_Text segment_
“Any enterprise or individual that is serving an HTTP-based workload to the Internet may be at risk from this attack”, warned Google.
In the second week of October, Cloudflare, AWS and Google were hit by the largest distributed denial-of-service (DDoS) attacks in the history of internet. The ground-breaking attack was based on a novel technique called HTTP/2 Rapid Reset Zero Day by an unknown threat actor. Interestingly, HTTP/2 protocol is used by a large number of web servers—77% to be exact as per Web Almanac. So, the severity of the attack was enormous.
Back in August 2023, Cloudflare detected layer 7 attacks with susceptibility tracking as CVE-2023-44487. The CVSS score was 7.5 out of 10. Cloudflare recently experienced an HTTP/2 Rapid Reset DDoS campaign that peaked at 201 million Requests Per Second (RPS)–three times higher than the 71 million RPS they encountered back in February this year.
For Amazon AWS, the largest peak was at 155 million RPS over the span of two days while for Google it was 398 million RPS in a single day.
How HTTP/2 Rapid Reset Works
The attack vector abuses a zero-day flaw in the HTTP/2 protocol termed ‘stream cancellation’ by recurrently sending a request and terminating it immediately. More elaborately, if a client decides to abort a request an ‘RST_STREAM frame’ is issued. The Rapid Reset capitalizes this command by sending and canceling requests in rapid succession.
Thus, the attack vector sidesteps the server’s concurrent stream and overloads the server with a fake threshold. When this happens at scale, the threat actor can engulf any website and knock it offline. With a botnet of only 20,000 compromised devices, this largest attack shook the internet giants. This number is far less than normal regular attacks that usually comprise hundreds of thousands or even millions of machines.
“By automating this trivial ‘request, cancel, request, cancel’ pattern at scale, threat actors are able to create a denial of service and take down any server or application running the standard implementation of HTTP/2,” Cloudflare explained.
What companies are saying?
After the initial DDoS attacks, Google observed multiple variants of the Rapid Reset. Although these variants are not as threatening as the initial version, they are still more efficient than standard HTTP/2 DDoS attacks.
All three companies said that their current security measures were able to handle HTTP/2 with lesser damage. However, they have implemented additional steps for fending off such attack patterns. Subsequently, all web server software companies have started developing patches and implementing them across the servers to prevent exploitation.
F5, an independent advisory, urged their customers to update the current NGINX configuration as the attack impacted the NGINX HTTP/2 module. Updating the configuration will limit the number of simultaneous streams to a default of 128 and stick with HTTP connections for up to one thousand requests.
“To protect your systems from this attack, we’re recommending an immediate update to your NGINX configuration,” F5 wrote.

_Exercise objective_
Answer these questions from the article on the HTTP/2 Rapid Reset attacks:
(a) What peak did Google record in a single day?
(b) How many compromised devices made up the botnet behind the largest attack?
(c) To what default number does the updated NGINX configuration limit simultaneous streams?
The rows play no part in this.

_Entries shown_
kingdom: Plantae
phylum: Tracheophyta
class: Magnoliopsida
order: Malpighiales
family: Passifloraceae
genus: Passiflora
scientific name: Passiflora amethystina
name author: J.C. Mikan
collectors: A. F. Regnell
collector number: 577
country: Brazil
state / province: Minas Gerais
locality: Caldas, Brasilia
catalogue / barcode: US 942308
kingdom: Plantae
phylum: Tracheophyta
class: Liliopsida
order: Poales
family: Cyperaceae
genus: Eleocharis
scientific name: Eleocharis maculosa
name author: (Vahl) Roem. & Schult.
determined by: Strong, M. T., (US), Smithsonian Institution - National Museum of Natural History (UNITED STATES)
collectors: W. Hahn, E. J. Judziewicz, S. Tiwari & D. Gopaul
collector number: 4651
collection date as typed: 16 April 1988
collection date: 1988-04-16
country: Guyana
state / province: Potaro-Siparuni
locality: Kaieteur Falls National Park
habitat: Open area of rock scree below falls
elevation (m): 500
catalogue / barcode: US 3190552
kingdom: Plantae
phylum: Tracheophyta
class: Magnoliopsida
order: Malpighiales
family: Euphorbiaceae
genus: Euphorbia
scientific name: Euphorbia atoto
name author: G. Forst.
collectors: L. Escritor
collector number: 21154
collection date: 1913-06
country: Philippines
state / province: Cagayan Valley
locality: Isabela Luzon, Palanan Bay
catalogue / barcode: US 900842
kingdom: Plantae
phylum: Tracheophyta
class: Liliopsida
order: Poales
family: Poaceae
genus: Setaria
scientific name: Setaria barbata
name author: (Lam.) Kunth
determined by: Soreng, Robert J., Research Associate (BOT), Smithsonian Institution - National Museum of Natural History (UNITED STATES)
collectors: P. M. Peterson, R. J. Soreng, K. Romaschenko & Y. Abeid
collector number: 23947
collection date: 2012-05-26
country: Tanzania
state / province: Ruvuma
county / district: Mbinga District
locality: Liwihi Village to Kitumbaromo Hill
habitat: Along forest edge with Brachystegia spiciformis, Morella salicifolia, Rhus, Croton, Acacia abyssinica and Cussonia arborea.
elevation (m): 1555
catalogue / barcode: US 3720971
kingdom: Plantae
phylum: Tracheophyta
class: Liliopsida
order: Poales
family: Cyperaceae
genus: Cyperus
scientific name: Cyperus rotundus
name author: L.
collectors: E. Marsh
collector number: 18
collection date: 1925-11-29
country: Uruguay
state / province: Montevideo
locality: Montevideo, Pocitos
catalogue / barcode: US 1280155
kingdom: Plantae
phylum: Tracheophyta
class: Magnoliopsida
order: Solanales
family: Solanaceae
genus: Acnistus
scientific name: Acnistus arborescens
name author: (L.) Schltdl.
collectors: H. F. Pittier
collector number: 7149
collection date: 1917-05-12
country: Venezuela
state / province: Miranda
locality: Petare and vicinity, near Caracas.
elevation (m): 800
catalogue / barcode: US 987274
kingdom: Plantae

_Written response_
(a) 398 million requests per second
(b) 20,000
(c) 128